- [TEXTO APRESENTADO]:
....................
Além disso, Monsenhor Lefebvre procurou formar seminaristas que aceitassem essa solução e, com base nela, tivessem a Fraternidade – isto é, ele – como autoridade para desempenhar esse papel de “filtro”. Foi assim que nasceu o “culto a Monsenhor”. Incapazes de resolver o problema da autoridade, os seminaristas consideravam Monsenhor Lefebvre como o porta-voz especial de Deus nessa crise. Roma não era mais um problema desde que Monsenhor estivesse lá para interpretar o pensamento e nos conduzir entre os vários obstáculos modernistas que surgiam.
De 1970 a 1975, essas três correntes, a linha dura, a linha branda e a linha do Monsenhor, desenvolveram-se paralelamente e tiveram apenas choques esporádicos de baixa escala. Os “duros” manifestavam abertamente suas opiniões sedevacantistas sobre Paulo VI. Eles não viam mais a necessidade de esconder seu alinhamento com o Breviário e as rubricas de São Pio X, e os seminaristas podiam ser vistos em todos os lugares com esses breviários em todo o seminário.
Em sala de aula, os linha dura discutiam com professores de tendência modernista; um certo bispo britânico, hoje bem conhecido, liderava as tropas. A ala branda defendia os professores e assediava a dura. Monsenhor Lefebvre geralmente ficava de fora.
....................
- [TAREFA 1]: Transcreva as linhas das entradas do conjunto de dados abaixo como uma lista numerada, sem as linhas em branco. Deixe as imagens de fora.

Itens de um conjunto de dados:
....................
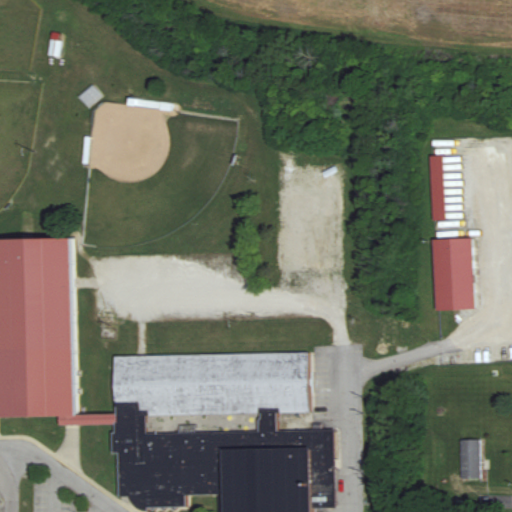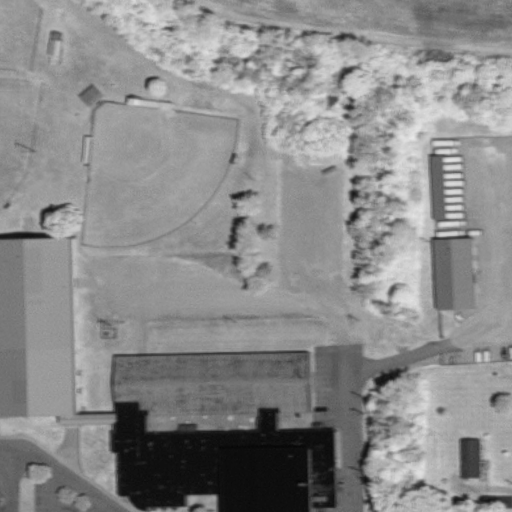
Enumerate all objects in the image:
building: (54, 47)
building: (91, 95)
building: (438, 187)
building: (454, 273)
road: (372, 366)
building: (161, 399)
road: (2, 444)
road: (34, 454)
building: (469, 458)
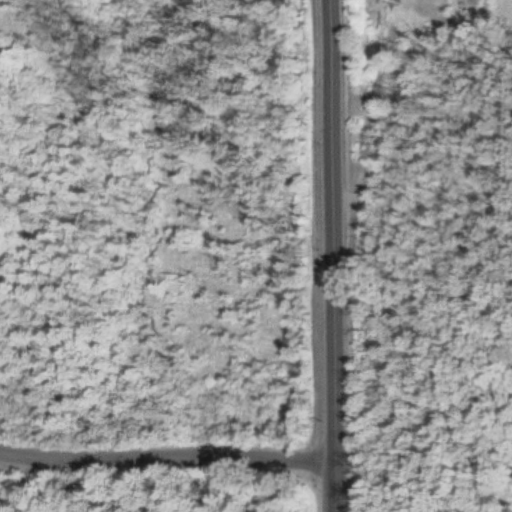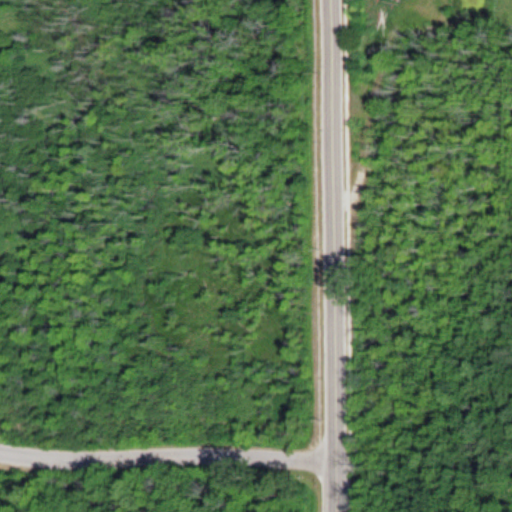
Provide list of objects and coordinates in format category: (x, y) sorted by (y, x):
road: (333, 255)
park: (153, 256)
road: (167, 454)
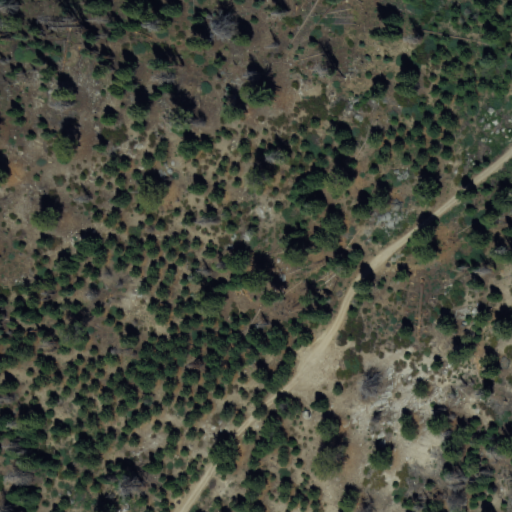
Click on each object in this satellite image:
....................
- [TAREFA 2]:
Responda com base no texto sobre Monsenhor Lefebvre e os seminaristas:
(a) Em que período as três correntes se desenvolveram paralelamente?
(b) De quem eram o Breviário e as rubricas com que os "duros" se alinhavam?
(c) Quem defendia os professores em sala de aula?

- [RESPOSTA 1]:
1. Enumerate all objects in the image:
2. building: (54, 47)
3. building: (91, 95)
4. building: (438, 187)
5. building: (454, 273)
6. road: (372, 366)
7. building: (161, 399)
8. road: (2, 444)
9. road: (34, 454)
10. building: (469, 458)
11. Provide list of objects and coordinates in format category: (x, y) sorted by (y, x):
12. road: (333, 255)
13. park: (153, 256)
14. road: (167, 454)
15. Click on each object in this satellite image:

- [RESPOSTA 2]:
(a) De 1970 a 1975.
(b) De São Pio X.
(c) A ala branda.